- [Quoted passage]
Glucagon-like peptide 1 (GLP-1) and glucose-dependent insulinotropic polypeptide (GIP) are the two factors that account for most of the incretin effect [10]. GLP-1 and GIP are both secreted in response to food ingestion. GLP-1 is mainly produced in the enteroendocrine L cells located in the distal intestine exerting its effects through binding to the GLP-1 receptors (GLP-1R) expressed in the pancreas, heart, blood vessels, gastrointestinal tract (GIT), kidney, lung, breast, and central nervous system [11],[12]. In the pancreatic ß-cell GLP-1, on elevated glucose concentrations, leads to stimulation of insulin secretion (Figure 1) [13].

Figure 1
figure1

GLP-1 is released from the small intestine after meal ingestion and enhance glucose-stimulated insulin secretion ( incretin action ). DPP-4 rapidly converts GLP-1 and GIP to their inactive metabolites in vivo. Inhibition of DPP-4 activity prevents GLP-1 and GIP degradation, thereby enhancing incretin action (Adapted from Abrahamson MJ. The increting effect of GLP-1. Diabetes, Cardiovascular Disease and Stroke: Mechanisms and Risk Reduction. http://www.medscape.org/viewarticle/557239 and reference [14]).

Because the majority of the α-cells do not express GLP-1R, and also because GLP-1 inhibits glucagon secretion even in T1D patients with low insulin pancreatic reserve, the mechanism by which GLP-1 decreases glucagon secretion is still a matter of debate [15]. Recently, De Marinis et al. reported that GLP-1-induced suppression of glucagon release is dependent of protein kinase A (PKA) and independent of glucose or paracrine effects mediated by insulin or by somatostatin acting on somatostatin receptor subtype-2 [16],[17].

- [Information supplied]
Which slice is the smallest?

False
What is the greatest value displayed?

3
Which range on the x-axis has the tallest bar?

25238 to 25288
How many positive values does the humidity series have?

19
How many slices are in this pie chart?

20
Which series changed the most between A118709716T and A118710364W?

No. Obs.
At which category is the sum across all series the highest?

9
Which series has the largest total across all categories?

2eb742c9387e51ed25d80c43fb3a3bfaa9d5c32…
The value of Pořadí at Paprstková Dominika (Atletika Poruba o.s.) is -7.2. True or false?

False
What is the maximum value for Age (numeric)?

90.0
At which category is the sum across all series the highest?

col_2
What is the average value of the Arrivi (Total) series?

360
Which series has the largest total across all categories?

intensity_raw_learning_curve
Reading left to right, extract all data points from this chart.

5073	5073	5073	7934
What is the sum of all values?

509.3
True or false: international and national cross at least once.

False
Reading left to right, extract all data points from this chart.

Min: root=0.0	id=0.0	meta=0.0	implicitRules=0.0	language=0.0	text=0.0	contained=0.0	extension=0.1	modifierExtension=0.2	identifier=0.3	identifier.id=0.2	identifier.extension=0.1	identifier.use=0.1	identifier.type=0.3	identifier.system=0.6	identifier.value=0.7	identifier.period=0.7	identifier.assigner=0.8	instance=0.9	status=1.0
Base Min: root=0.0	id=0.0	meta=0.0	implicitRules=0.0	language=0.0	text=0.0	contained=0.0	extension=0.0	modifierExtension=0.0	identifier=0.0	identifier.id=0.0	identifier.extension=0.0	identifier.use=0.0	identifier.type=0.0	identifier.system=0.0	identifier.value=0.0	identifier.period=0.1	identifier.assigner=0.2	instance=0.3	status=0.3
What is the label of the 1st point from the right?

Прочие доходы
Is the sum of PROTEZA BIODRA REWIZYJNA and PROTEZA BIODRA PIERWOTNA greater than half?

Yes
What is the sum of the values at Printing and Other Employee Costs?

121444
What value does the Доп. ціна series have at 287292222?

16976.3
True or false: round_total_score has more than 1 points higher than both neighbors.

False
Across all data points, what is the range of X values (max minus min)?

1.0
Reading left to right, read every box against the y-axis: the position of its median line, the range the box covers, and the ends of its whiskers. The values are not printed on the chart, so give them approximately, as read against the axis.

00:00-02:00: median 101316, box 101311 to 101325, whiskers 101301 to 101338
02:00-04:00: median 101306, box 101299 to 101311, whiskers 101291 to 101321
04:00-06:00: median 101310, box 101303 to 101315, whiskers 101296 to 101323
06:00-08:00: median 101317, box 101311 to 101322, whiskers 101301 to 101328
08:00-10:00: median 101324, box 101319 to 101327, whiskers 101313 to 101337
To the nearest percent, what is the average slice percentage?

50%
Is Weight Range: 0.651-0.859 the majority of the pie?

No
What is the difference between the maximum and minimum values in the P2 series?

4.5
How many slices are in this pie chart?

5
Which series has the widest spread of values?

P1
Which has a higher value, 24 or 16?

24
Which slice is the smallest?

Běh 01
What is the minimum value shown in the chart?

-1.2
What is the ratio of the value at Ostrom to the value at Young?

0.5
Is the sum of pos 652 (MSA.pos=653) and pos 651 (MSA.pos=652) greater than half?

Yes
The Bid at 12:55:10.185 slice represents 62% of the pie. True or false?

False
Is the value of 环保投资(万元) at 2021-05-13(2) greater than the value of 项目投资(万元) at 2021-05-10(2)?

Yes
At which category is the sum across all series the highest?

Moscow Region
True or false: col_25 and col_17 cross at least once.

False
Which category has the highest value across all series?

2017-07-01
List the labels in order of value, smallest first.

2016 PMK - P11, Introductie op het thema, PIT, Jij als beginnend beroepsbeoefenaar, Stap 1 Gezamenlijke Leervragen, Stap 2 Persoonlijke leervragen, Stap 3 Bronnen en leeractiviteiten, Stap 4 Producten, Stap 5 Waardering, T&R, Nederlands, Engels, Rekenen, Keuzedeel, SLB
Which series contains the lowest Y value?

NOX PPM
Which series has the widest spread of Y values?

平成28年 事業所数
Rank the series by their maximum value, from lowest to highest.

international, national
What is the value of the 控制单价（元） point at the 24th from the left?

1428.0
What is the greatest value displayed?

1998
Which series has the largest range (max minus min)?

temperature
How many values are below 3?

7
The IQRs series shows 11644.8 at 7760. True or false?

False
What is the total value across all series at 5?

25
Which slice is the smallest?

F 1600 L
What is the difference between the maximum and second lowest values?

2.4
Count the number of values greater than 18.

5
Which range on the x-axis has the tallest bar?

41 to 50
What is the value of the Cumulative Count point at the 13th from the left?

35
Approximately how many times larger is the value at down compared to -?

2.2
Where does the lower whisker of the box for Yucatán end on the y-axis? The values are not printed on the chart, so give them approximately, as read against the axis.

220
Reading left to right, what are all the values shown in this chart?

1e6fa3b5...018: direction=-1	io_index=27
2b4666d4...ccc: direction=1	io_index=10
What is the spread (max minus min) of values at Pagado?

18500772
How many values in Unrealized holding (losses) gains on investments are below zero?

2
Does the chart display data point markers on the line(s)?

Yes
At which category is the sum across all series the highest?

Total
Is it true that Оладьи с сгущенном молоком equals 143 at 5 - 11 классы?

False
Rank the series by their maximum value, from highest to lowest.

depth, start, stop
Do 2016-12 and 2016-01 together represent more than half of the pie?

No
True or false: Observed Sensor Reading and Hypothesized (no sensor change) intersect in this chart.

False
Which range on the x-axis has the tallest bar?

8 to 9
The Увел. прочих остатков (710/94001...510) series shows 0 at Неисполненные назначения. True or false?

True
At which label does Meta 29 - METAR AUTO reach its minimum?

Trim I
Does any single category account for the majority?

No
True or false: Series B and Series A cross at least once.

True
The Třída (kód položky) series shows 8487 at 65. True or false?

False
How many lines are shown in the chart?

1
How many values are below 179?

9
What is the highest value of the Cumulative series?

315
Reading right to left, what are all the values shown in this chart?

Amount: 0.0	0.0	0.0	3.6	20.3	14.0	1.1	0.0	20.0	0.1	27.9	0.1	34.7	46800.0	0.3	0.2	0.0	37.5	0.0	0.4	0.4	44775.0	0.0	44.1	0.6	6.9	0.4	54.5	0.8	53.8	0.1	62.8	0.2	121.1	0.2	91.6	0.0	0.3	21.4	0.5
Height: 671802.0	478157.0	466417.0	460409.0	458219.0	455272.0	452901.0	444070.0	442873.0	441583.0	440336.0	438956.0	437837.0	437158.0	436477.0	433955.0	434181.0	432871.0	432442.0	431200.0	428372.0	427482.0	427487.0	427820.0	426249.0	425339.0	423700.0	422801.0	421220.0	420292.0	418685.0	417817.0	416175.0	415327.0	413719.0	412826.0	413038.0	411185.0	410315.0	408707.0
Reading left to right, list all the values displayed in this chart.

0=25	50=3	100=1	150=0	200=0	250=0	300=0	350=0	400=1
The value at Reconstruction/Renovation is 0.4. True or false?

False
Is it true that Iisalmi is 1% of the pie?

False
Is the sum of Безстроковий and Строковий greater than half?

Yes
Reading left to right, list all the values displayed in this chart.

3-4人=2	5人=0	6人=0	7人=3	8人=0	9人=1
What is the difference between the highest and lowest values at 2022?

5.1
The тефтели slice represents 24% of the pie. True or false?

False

- [What to produce] Please copy the GLP-1 passage from "Because the majority" to "receptor subtype-2 [16],[17]." word for word.

- [Output of the exercise]
Because the majority of the α-cells do not express GLP-1R, and also because GLP-1 inhibits glucagon secretion even in T1D patients with low insulin pancreatic reserve, the mechanism by which GLP-1 decreases glucagon secretion is still a matter of debate [15]. Recently, De Marinis et al. reported that GLP-1-induced suppression of glucagon release is dependent of protein kinase A (PKA) and independent of glucose or paracrine effects mediated by insulin or by somatostatin acting on somatostatin receptor subtype-2 [16],[17].